起初并没有撼动分毫,直到她执意力争,手掌亦被割出了血痕,才撞破了少年那如冰的眼帘,生生将架在颈间的剑推开了几分,“非是我将殿下引上这条路,是殿下只有这条路。”
“今日屈居一时,来日未尝不能颠覆乾坤。”
女孩盈盈的泪光堪比星辰,以血为证,与他的剑僵持在半空,已然倾付了全部真心。
少年一言不发,阴沉的眸子里消减了猩红的杀意,却辨不出其余情愫。
良久,他移开了威胁她的剑,放过了她那只渗着血的可怜的手。
却反手将剑狠狠扔向一旁,带着雷霆之怒不知砍断了什么器物,顿时生出了轰然碎裂与倒塌的巨响。

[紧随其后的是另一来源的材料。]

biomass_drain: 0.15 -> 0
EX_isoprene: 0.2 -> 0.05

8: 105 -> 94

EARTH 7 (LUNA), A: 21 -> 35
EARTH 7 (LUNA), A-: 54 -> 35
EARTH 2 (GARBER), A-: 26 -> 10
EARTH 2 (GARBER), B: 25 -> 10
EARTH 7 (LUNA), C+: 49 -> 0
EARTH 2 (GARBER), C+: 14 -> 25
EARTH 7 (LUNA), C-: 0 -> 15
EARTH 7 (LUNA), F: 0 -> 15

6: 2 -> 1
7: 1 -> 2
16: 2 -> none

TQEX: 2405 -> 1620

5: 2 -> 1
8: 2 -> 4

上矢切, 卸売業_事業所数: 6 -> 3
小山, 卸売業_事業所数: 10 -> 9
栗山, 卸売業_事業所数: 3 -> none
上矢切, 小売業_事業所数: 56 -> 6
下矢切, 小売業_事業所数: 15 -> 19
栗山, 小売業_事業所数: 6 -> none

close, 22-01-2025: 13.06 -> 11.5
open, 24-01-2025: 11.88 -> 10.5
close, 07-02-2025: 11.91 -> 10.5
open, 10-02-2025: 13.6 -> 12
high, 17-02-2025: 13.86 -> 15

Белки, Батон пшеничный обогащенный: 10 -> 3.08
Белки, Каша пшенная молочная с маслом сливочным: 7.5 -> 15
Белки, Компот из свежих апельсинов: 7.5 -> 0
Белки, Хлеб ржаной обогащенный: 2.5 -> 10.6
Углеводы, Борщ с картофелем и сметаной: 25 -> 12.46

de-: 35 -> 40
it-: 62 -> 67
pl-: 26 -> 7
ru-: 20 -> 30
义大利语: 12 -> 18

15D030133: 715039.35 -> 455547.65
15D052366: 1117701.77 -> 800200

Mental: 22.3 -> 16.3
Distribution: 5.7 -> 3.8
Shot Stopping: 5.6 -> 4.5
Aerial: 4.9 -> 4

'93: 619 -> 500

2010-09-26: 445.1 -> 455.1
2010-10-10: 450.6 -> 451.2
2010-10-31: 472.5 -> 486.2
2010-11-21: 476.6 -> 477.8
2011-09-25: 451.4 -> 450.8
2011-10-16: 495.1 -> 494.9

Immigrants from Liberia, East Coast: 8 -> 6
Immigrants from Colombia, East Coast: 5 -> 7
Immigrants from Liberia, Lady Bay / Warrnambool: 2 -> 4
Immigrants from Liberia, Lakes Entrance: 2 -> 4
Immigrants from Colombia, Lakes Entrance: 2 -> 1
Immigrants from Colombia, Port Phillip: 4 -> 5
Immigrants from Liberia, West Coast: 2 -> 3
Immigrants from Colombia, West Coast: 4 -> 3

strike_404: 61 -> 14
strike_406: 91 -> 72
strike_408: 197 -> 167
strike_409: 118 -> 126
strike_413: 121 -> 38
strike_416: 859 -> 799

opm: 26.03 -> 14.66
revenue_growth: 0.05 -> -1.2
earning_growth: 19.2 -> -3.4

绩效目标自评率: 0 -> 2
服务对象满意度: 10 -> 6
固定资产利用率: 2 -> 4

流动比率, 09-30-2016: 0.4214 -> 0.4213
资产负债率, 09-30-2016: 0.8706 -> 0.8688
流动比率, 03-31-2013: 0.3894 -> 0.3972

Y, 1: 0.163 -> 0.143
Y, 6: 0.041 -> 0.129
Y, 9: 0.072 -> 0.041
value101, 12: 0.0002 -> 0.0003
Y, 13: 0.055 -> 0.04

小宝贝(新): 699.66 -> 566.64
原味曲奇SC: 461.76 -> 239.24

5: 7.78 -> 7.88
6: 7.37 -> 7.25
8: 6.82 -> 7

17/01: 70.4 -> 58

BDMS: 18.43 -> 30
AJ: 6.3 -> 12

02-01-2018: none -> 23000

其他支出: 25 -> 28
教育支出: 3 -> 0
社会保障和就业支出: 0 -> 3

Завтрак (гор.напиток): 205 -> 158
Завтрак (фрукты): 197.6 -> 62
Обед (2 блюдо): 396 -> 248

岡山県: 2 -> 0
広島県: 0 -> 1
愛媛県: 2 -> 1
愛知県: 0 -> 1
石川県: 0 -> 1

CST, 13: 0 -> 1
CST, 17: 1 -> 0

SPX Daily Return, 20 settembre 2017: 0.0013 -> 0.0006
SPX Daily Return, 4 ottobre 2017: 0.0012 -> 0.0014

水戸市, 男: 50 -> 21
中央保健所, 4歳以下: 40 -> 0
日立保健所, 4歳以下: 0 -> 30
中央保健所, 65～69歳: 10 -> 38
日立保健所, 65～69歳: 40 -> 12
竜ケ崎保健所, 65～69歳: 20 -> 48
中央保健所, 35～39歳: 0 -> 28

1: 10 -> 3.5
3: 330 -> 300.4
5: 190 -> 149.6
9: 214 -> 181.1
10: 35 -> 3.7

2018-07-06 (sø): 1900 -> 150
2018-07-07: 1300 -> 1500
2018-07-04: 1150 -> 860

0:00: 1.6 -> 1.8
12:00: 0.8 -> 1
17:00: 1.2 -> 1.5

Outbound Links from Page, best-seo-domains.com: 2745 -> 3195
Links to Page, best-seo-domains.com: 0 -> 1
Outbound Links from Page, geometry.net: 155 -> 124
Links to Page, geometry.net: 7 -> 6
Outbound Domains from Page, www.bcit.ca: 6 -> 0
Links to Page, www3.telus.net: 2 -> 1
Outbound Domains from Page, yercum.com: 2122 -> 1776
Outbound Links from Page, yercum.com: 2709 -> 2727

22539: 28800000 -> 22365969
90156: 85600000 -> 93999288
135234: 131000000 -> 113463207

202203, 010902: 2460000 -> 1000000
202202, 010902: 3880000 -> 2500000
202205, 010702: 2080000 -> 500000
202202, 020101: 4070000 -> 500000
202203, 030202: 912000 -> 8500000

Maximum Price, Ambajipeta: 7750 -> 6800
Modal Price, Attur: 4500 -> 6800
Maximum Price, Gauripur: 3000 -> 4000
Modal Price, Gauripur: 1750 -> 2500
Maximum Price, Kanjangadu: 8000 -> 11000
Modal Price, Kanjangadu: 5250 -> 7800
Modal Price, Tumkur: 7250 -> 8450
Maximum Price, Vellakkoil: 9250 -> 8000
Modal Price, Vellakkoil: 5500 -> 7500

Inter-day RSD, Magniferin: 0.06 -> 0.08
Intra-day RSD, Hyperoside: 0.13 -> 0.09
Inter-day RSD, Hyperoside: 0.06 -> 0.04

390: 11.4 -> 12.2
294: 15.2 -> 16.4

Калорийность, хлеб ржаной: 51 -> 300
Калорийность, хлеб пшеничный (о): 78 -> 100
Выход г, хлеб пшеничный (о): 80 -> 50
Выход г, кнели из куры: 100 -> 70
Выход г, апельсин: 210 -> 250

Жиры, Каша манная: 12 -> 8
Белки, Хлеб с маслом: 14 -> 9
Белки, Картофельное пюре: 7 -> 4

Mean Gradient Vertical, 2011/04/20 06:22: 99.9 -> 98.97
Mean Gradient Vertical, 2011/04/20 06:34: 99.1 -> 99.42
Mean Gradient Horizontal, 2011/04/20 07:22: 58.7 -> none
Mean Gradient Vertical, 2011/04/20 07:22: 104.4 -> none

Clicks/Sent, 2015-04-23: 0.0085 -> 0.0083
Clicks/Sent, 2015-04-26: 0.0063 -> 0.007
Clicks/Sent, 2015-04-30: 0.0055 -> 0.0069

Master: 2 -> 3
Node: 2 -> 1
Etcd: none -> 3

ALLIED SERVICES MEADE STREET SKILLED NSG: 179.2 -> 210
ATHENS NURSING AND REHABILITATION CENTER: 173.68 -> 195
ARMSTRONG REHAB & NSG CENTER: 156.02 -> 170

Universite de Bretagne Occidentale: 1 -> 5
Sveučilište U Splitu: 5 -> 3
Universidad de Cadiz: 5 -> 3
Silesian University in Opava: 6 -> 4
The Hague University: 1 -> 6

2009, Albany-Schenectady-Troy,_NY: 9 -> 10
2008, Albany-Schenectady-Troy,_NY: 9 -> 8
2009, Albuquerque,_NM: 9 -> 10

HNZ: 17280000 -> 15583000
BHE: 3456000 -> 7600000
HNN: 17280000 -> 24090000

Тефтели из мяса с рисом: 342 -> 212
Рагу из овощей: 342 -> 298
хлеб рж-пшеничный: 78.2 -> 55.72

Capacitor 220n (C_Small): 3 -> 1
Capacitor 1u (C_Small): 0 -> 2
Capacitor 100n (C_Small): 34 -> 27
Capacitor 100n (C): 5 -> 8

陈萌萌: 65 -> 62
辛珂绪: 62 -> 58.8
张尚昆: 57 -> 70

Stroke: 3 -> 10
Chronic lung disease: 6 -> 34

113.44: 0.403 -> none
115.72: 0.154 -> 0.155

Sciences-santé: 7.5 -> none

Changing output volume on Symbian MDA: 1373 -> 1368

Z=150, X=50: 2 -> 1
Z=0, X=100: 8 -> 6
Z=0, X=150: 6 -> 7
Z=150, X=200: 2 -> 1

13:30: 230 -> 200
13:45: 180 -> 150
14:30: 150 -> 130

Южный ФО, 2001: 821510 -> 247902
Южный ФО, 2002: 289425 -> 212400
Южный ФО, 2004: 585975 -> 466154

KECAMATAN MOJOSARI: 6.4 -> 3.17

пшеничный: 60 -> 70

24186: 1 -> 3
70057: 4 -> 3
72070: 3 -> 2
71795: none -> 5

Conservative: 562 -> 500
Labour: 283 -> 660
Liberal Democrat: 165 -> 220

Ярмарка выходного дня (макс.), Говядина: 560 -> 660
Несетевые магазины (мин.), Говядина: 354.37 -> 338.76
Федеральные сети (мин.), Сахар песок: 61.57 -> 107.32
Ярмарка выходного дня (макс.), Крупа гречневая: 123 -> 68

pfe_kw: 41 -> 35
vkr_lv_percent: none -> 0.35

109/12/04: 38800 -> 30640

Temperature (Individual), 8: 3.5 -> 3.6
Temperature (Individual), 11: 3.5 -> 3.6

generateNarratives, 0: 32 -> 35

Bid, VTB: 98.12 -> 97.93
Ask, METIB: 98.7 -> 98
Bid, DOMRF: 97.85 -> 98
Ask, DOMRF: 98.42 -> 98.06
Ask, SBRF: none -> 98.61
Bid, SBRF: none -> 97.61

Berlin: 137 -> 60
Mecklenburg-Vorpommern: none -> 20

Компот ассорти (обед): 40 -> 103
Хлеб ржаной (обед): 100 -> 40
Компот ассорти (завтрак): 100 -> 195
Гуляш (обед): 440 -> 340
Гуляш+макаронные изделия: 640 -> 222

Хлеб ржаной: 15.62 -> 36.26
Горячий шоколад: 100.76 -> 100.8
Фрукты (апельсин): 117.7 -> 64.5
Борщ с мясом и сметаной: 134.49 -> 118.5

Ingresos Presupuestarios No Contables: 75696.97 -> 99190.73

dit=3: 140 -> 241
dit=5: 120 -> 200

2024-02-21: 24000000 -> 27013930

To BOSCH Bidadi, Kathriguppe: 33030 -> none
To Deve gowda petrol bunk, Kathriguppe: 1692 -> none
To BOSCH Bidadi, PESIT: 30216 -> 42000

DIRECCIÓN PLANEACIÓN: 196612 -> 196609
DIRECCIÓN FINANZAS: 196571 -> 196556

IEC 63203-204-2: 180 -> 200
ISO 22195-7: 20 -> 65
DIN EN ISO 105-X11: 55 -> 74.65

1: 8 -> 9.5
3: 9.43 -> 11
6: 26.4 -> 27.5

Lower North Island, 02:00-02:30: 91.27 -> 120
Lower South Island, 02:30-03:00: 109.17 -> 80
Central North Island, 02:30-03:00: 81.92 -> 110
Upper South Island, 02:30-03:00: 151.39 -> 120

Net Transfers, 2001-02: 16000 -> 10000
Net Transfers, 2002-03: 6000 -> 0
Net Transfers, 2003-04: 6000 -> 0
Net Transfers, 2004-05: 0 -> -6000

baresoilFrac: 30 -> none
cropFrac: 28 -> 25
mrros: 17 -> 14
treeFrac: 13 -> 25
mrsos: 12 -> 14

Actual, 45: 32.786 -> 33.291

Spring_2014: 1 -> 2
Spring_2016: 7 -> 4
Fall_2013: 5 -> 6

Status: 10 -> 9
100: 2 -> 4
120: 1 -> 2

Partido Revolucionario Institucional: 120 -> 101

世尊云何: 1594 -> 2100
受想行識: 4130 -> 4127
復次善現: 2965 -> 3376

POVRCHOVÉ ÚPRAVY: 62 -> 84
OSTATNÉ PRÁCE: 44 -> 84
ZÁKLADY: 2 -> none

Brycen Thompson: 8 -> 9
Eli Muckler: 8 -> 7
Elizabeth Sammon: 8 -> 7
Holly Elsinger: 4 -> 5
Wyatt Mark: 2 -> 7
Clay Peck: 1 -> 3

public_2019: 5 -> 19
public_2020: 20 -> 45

女孩吓得一颤,心说那不是他最珍视的剑,怎么砸起来也这般不论轻重。
可还不待她多想,她的衣襟便猛地被人拎了起来,连颈下新鲜的伤口都牵扯得痛入骨髓。
“皇后可真养了个厉害的棋子。”
梁肃森然冷嗤,面色被月光映得愈发寒恻如石,连怒气也强压在指骨泛起的青筋下,“这么说我还要谢谢你?”
宋知斐心下一颤,忽然感觉颈上、手上的伤口都像被洒了盐一样,疼痛灼烧得厉害。